早些时候,皇帝在小书房看宫廷画师周延新献上的画作《秋日赏菊开轩闲卧图》。但见图画画工精湛、笔法妙丽,将那种闲逸悠然表现得淋漓尽致,空白处,用潇洒飘逸的行书题写着:无事到心中,镜闲神亦空——正是当日小皇子周岁宴上芸娘所作。诗画相得益彰,各有妙趣,皇帝看得频频点头,神色十分满意,偏偏问身旁大太监道:“王福全,你看此诗画如何?”
王太监笑着凑过去,“皇上,咱家不懂这个,可皇上觉着好了,那自然是极好的。先不说周先生乃天下皆知的大家,便是作这诗句的秋小娘子,也是皇上赞不绝口的,皇上都说好,那还有差的?”

皇帝笑哼,“你倒是会说话。不过这秋小娘子的诗句,却是素来深得朕心不假。”

王太监眼睛低垂转了转,“皇上喜欢,那自然是秋小娘子的福气。只是,皇上既然喜欢秋小娘子的诗,何不召入宫中伺奉皇上?”

皇帝眼神若有似无地瞟他一眼,笑道:“到底太年少了。”

却是没有说死的意思,王太监小心揣测着意思,应诺道:“现在是小了些,可过些年,宫中该选秀了,年纪不是正相当?”

皇帝拿着画册似乎想了想,随即漫不经心笑了笑,“再说吧。
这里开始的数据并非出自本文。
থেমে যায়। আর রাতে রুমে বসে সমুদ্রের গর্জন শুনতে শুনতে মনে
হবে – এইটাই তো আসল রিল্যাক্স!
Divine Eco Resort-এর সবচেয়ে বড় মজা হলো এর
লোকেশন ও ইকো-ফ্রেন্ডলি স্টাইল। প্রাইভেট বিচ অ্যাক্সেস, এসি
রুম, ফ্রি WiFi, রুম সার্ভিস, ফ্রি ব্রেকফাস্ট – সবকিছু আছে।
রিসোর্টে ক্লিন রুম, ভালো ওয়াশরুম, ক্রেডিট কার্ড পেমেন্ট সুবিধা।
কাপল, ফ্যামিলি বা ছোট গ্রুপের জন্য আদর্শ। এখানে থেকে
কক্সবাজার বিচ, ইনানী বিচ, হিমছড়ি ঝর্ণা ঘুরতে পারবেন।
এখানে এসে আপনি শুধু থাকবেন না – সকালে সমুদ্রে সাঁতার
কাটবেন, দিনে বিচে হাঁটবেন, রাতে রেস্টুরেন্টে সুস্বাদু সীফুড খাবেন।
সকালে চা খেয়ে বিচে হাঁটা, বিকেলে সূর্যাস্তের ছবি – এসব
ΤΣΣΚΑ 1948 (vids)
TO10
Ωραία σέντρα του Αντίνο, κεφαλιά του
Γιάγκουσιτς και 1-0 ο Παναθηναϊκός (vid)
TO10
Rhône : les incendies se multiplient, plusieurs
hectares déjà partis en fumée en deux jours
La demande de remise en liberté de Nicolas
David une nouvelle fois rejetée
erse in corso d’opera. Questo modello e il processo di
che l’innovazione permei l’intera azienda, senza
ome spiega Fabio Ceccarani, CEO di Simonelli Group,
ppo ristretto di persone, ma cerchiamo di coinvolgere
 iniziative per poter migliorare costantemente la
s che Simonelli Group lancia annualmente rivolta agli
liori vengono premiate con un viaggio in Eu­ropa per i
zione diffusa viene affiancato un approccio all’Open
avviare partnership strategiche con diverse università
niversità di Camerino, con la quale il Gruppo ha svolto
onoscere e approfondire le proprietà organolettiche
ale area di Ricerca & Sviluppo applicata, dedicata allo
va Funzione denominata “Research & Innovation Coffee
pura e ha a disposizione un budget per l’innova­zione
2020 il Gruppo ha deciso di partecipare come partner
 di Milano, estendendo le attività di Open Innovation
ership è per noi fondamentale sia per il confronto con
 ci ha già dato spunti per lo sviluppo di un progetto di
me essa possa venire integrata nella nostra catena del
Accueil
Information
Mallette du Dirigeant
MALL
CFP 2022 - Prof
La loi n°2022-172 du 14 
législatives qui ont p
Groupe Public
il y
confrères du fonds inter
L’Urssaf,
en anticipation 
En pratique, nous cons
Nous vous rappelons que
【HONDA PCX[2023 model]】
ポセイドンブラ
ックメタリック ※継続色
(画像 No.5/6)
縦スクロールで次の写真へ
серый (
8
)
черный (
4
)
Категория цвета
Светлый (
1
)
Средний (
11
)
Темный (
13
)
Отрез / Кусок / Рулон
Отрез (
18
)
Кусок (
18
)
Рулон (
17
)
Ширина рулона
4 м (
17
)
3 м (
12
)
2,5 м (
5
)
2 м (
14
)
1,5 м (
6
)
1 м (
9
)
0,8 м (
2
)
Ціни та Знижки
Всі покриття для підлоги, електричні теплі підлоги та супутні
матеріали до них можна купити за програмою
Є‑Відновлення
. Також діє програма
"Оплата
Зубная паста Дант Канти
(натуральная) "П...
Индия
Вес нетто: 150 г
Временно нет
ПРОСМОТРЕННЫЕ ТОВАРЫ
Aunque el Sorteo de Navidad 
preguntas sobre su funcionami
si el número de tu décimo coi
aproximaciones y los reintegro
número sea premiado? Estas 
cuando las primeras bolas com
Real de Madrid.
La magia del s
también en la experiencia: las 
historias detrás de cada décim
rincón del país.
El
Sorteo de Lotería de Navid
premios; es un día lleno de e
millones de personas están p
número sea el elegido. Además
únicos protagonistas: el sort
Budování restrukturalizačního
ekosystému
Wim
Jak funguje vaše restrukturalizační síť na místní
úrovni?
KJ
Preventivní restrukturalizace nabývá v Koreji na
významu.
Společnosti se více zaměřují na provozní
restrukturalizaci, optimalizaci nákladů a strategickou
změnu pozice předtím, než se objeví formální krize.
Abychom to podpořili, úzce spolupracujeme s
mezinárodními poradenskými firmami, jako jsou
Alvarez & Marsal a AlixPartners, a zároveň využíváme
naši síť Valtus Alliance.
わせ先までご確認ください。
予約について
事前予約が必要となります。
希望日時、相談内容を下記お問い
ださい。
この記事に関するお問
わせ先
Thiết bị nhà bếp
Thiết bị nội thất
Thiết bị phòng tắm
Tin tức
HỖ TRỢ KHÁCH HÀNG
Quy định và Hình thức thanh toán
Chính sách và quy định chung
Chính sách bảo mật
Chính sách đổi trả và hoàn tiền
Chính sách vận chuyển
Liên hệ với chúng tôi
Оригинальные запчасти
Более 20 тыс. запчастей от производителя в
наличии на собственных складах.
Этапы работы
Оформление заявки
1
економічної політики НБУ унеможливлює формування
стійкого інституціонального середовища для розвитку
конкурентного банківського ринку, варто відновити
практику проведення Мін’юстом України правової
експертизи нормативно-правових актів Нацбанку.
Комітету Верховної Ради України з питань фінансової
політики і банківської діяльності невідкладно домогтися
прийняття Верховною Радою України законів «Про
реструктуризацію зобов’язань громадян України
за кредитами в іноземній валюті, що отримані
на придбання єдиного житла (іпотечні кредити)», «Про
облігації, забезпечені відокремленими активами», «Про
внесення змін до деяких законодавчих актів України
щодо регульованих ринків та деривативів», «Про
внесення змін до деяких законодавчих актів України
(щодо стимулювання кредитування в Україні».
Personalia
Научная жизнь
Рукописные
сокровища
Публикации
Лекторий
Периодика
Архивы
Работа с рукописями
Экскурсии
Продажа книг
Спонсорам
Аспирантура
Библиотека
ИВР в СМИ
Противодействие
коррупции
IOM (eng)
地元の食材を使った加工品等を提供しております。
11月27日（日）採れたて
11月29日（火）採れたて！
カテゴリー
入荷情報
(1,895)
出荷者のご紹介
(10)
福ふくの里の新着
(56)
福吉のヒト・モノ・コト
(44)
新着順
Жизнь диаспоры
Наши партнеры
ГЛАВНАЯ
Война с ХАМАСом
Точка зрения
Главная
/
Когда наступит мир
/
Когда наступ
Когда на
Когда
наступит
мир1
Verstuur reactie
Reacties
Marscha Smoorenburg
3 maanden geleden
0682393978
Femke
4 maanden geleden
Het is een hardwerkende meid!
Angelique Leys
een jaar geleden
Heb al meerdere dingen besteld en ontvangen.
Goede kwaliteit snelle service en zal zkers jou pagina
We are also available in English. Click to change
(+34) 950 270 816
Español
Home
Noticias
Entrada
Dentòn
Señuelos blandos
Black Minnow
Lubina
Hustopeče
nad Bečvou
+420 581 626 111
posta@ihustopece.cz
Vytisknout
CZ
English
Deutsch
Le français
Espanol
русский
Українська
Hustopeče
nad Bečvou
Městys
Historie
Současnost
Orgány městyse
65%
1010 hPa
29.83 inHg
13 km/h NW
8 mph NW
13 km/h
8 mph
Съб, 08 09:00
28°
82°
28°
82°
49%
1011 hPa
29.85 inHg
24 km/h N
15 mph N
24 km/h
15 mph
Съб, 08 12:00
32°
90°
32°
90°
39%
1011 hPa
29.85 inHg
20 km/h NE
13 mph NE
”

......

......

伺奉在侧的小太监中,有与周成安相熟的,把话听了去,周成安一次酒后又说与了玉娘——

至于是酒后失言还是刻意为之,就不得而知了。

今番玉娘受责,是芸娘出手相救,玉娘思前想后,决定还是告诉芸娘,若是她有心入宫,自然感激她提前告之,理所当然的,日后定然也会多方照拂自己;若是无意,她总归也是买了个好——

只是看着芸娘一副呆如木鸡的表情,玉娘便晓得她心意了。

不入宫是对的,她出身卑微,毫无家世,入宫若不得宠爱,恐怕生不如死,若得宠爱,不訾被人架火上烤,宫中那害人的手段何其多,她又没个支撑,只恐怕寸步难行、朝不保夕,性命堪忧;在外间,以她的名声才貌,终归能寻个好人家安乐富贵一生——

顾人及己,思及自己凄苦可怜的身世,今后还不知道怎样,玉娘内心不由一阵黯然,随即收起,执着芸娘的手轻声叮嘱:若你没那份心思,还需早作准备,尚有时间,尚有回旋余地。

芸娘失魂落魄,茫然的看着她:准备?怎么准备?难道真要她提前嫁入余府?

不!

她内心尖叫着,极端不情愿。

虽说早晚要嫁人,可是这份不情愿竟然是如此的激烈,以至于想到这种可能,就好像有刀子尖锐地刺入她的心——

按理说,余家,对她们这样的人家来说已经是极好的人家了,说起来,还是他们家高攀了。只是.....

只是什么,她却不愿意多想,也没那份心神去想。

她只觉得脑袋被什么东西碾压着似的发出轰隆隆的鸣叫声,所有的思绪都在轰鸣中化为乌有,竟然理不出丁点头绪。

她做梦也没想过皇帝会看上她。

她在皇帝跟前“张扬”,不过是活命手段的一种:宫中人多,是非也多,不知道什么时候、哪里就得罪了人,若是她在皇帝跟前能说上一句半句,别人就算想害她,也得顾忌一下皇帝的情分,只能怪自己千算万算,却漏算了皇帝是个男人,喜欢所谓的才女——

芸娘感到眩晕。

若是能离开侯府,她侯府也不想多呆,何况宫里这种吃人不吐骨的地方?

想来她爹爹早早给她定下婚事,也有担心发生这种事的情由在里面,只是,天下都是皇帝的,何况她?唐明皇还能抢了自己儿媳呢,何况她只是订了亲,若是皇帝非要她进宫,谁敢说一声不?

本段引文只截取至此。